Despite their rivalries with one another, they have stepped up their campaign of economic sanctions and political propaganda against China. Alongside this go the build-up of Western warships in and around the South China Sea, the strengthening of the EU military structures, the big expansion of Britain’s nuclear arsenal and the formation of the new US-UK-Australian pact which, among other objectives, intends to enhance Australian and Nato capabilities in the Asia-Pacific region.
At the same time, China’s willingness to engage in mutually beneficial economic relations with the developing countries around the world made it more difficult to enlist them in the new cold war on the side of the US, Nato and an unstable EU. The CP congress also analysed developments in the Middle East, Africa — a prime target for Western imperialist expansion — and the Americas, where the left, including the communist parties, were resisting the US-backed attempts to roll back the anti-imperialist gains of the recent decades.

Not surprisingly, there were calls to escalate the campaign for Britain to ratify the UN Treaty for the Prohibition of Nuclear Weapons and build anti-war movements nationally and internationally, including the anti-imperialist World Peace Council and its affiliate the British Peace Assembly.
On the domestic front, an executive committee resolution declares: “The crisis is capitalism. Take the road to socialism!” It analysed the major developments that had shaped the present political situation in Britain. These include the outcome of the 2019 general election, when several million electors ceased voting Labour as that party dropped its commitment to respect the EU referendum result and instead, influenced by the likes of Keir Starmer, Lord Mandelson and their business backers pledged to hold a rerun referendum.

A post-mortem on the Conservative government’s response to the Covid-19 outbreak was a searing indictment of a system driven by profit at the expense of public services and public health. The Communist Party has been warning for some time that the ruling capitalist class intends to make workers and their families pay the bills for helping businesses survive the pandemic. Tory talk of “levelling up” and “building back better” was designed to retain parliamentary seats in the Midlands and north of England with a mixture of bribery and bullshit.

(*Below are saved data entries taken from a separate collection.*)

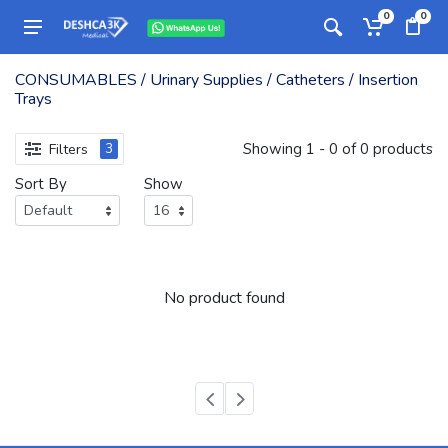
0
0
CONSUMABLES / Urinary Supplies / Catheters / Insertion
Trays
Showing 1 - 0 of 0 products
Filters
3
Sort By
Show
No product found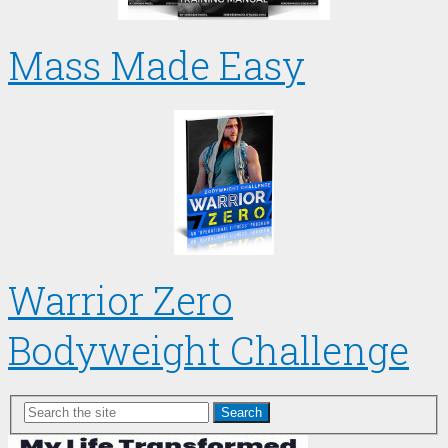
Mass Made Easy
Warrior Zero
Bodyweight Challenge
Search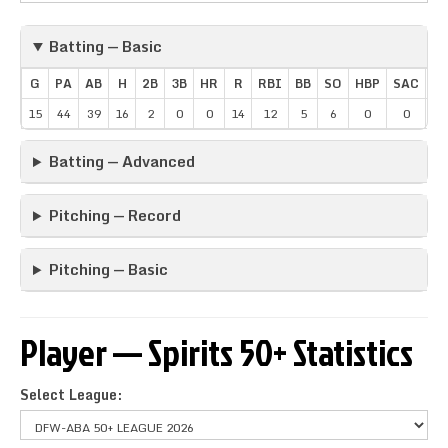
Batting — Basic
G
PA
AB
H
2B
3B
HR
R
RBI
BB
SO
HBP
SAC
SB
15
44
39
16
2
0
0
14
12
5
6
0
0
1
Batting — Advanced
Pitching — Record
Pitching — Basic
Player — Spirits 50+ Statistics
Select League:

Instead of Boris Johnson’s centralised post-EU Britain, where sovereignty has been secured for British state-monopoly capitalism, the congress considered a strategy to win “popular sovereignty” — for the working class and the people. This included the fight for a “progressive federalism” in which the nations and regions gain the democratic powers and financial resources needed to intervene decisively against the market forces of the capitalist monopolies.
The post-Brexit state aid powers stolen by Johnson from the Welsh and Scottish Parliaments must be taken back from Westminster and Whitehall. Instead of splitting the political class struggle in three, between Scotland, England and Wales, a united anti-monopolies alliance should be built — led by a reinvigorated labour movement — to challenge the wealth and power of monopoly capital.

Among the proposals from CP branches and district and nation committees were those prioritising campaigns for the Green New Deal and public ownership of the energy sector. The party was already committed to organise a campaign with bodies such as the Indian Workers’ Association (GB) and the Bangladeshi Workers’ Council against Britain’s racist immigration and nationality laws.

This was the greenest congress in the Communist Party’s history. It also hosted major discussions on the trade union and the community action, sex-based rights and gender identity. Delegates elected a new executive committee for the coming two years. However,  they voted in the secret ballot, it was almost certain that the Communist Party’s next leadership will be younger and more female than at any time since the re-establishment of the party in 1988.

The Congress asserted the fact that  the Internationale will be sung with greater gusto than usual at the close of the congress, after a period of significant advance by both the Communist Party and the Young Communist League.